In Mercurial, you would use the Mercurial Queues extension (mq, distributed with Mercurial ) to do this. What I do is as follows; for an alternate (probably better) strategy, see MqMerge on the Mercurial wiki.
# get working copy if we haven't already
$ hg clone http://example.com/upstream/repo
# initialize patch queue
$ hg qinit
# prepare to implement new feature.
# -m gives the commit message to be used.

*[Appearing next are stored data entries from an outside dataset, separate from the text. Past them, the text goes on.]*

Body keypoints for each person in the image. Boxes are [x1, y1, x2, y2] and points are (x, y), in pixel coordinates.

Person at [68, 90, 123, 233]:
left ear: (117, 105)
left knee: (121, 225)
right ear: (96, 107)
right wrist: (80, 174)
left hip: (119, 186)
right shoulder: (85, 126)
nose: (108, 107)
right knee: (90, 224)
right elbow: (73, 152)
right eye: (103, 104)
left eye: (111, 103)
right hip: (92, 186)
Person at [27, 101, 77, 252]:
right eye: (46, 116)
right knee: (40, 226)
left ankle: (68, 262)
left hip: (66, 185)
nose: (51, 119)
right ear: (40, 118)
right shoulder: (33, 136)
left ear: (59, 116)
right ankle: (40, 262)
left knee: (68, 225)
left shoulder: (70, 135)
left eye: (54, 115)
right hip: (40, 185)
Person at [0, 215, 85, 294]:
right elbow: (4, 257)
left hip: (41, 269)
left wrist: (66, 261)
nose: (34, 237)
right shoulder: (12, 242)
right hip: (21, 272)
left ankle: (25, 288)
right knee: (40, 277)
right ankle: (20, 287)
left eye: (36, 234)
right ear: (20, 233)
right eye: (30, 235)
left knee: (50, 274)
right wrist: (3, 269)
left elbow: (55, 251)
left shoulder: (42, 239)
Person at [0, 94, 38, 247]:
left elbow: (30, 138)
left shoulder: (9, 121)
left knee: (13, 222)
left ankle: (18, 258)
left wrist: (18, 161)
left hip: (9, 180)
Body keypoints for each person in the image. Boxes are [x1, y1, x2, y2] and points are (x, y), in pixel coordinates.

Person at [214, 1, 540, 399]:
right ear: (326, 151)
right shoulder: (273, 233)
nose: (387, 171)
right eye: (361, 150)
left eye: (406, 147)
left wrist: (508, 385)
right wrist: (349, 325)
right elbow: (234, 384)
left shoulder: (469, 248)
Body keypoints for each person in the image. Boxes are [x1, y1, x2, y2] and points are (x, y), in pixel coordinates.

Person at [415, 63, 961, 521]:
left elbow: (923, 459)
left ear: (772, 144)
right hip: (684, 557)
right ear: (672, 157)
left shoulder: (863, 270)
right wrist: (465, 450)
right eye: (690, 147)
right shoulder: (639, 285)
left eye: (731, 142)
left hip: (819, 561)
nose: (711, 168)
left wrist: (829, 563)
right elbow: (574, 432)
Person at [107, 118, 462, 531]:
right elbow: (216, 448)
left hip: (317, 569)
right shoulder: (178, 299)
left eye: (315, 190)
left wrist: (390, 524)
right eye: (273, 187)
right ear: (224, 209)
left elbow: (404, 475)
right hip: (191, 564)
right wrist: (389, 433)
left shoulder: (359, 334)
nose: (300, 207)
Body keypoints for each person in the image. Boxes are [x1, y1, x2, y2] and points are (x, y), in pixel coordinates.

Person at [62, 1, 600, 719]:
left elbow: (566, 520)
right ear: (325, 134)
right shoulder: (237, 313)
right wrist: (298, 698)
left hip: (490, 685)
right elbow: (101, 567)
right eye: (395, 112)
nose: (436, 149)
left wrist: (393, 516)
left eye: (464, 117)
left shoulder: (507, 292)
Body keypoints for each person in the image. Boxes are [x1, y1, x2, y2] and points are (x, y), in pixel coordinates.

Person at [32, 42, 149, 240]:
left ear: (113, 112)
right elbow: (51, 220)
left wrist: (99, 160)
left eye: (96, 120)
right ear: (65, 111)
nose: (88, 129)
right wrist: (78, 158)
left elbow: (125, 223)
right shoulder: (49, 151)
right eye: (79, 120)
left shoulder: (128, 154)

$ hg qnew -m 'implement feature X' feature_x.patch
(edit/test/etc.)
# update the patch from our changes
$ hg qrefresh
# pop all patches and pull upstream changes
$ hg qpop -a
$ hg pull -u
# push our patches back on top of the updated tree
$ hg push -a
To me, this is a cleaner solution than rebasing. Using rebase, your local topic branch can’t be cloned by anyone else, or you’ll risk corrupting the version history. mq builds in this understanding. It won’t let you push changes upstream unless you either pop or finish (commit as real changesets) all your patches. Moreover, you can safely let others clone your repository by first popping all patches. They get your clean repository and none of your patches.

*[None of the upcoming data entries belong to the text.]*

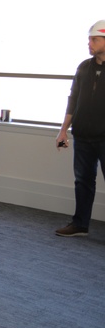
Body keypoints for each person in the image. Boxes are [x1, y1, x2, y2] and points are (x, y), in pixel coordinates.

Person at [54, 19, 105, 237]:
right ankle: (80, 224)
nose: (90, 43)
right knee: (82, 181)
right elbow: (73, 99)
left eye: (94, 39)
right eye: (89, 40)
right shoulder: (84, 67)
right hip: (83, 136)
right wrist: (63, 130)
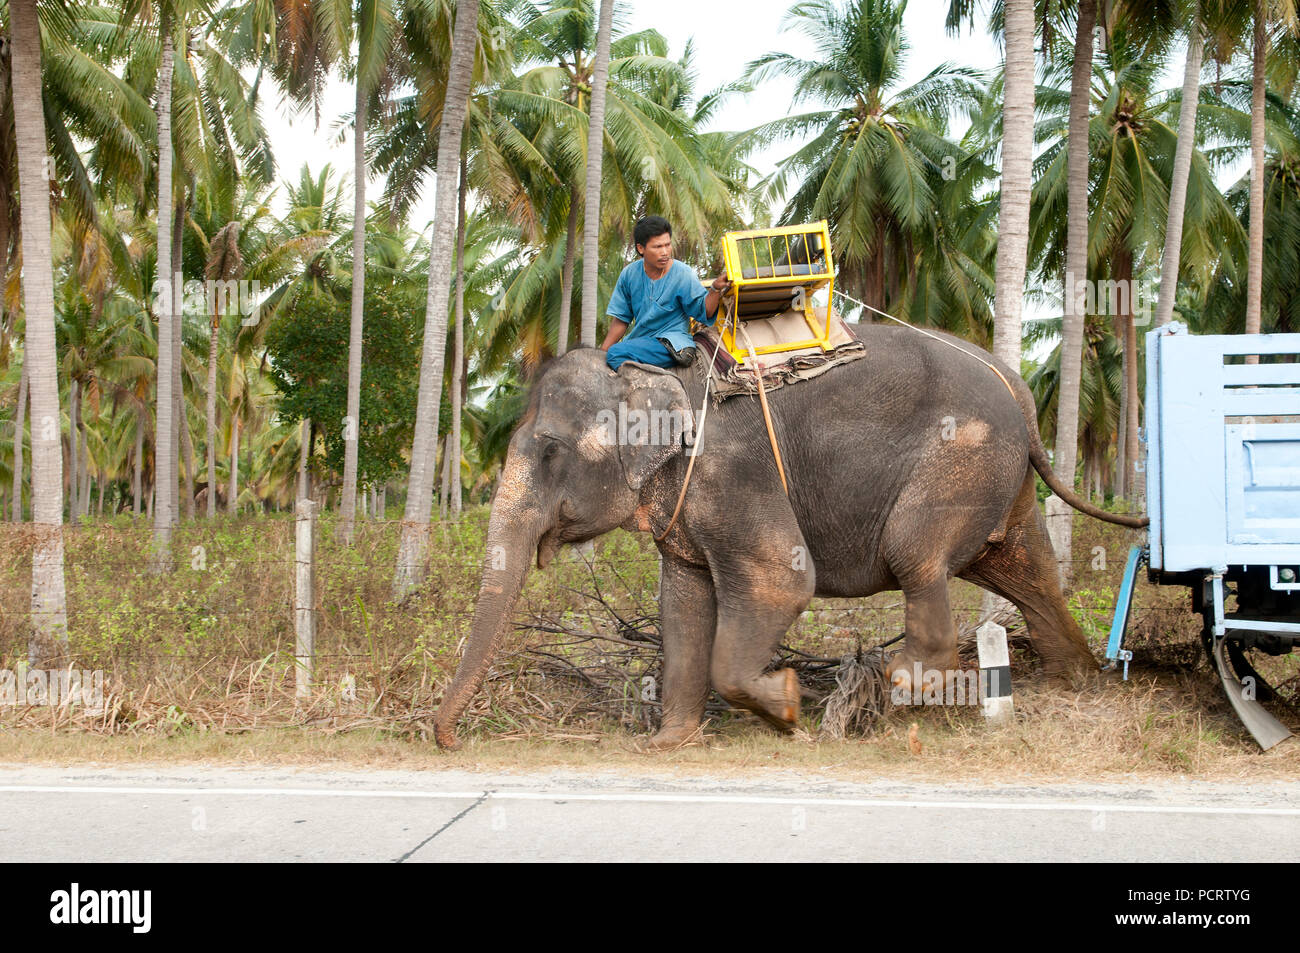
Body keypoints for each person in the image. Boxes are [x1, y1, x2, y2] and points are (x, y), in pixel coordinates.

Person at [600, 216, 731, 371]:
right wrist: (601, 353)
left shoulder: (683, 273)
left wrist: (715, 289)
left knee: (616, 354)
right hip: (642, 344)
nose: (665, 252)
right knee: (611, 353)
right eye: (657, 247)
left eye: (667, 245)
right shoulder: (629, 274)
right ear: (641, 248)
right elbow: (621, 319)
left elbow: (704, 311)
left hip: (674, 345)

If you want to share your patches, you can use hg qinit -c to make the patch queue a repository in its own right. Then others can clone your repository, and then clone your patch queue, to help you test your patches.
Migrating a topic branch from one upstream branch to another
A second common use of git rebase is to migrate a set of changes on one branch to another. This is the example for rebase --onto used in git-rebase(1).
In Mercurial, you’d use the transplant extension (also distributed with Mercurial) to do this. Using the example from git-rebase(1), say you have this:
o---o---o---o---o default
\
o---o---o---o---o next
\
o---o---o topic
and you want to move the changesets in the topic branch back onto default. I’d do this:
$ hg clone http://example.com/upstream/repo
$ hg update default
$ hg transplant --branch topic
If one of the changesets causes a conflict, transplant will bail out to let you fix the merge by hand. You can then continue the in-progress transplant:
$ hg transplant --continue # or -c
Problems and other cases
There are some unresolved issues with the above. Using mq requires that you plan your next commit before you start implementing it; I find this to be extra mental overhead that’s not really necessary. It’s also not particularly obvious how to collaborate safely on shared patch queues. I think what you’d end up doing is having patches that alter the effects of previous patches, all stacked together. Since each patch is a commit, this is effectively the same as a normal revision history, but I don’t know if the patch-queue-as-repository setup works as I think it would in this case.
There also appears to be no --abort switch for the transplant command. One could be implemented easily, using the strip command from mq.
Finally, I’m sure there are more use cases for git rebase than the two I’ve mentioned here. I’m hoping to see some comments from you, dear readers, exploring edge cases and challenging new solutions.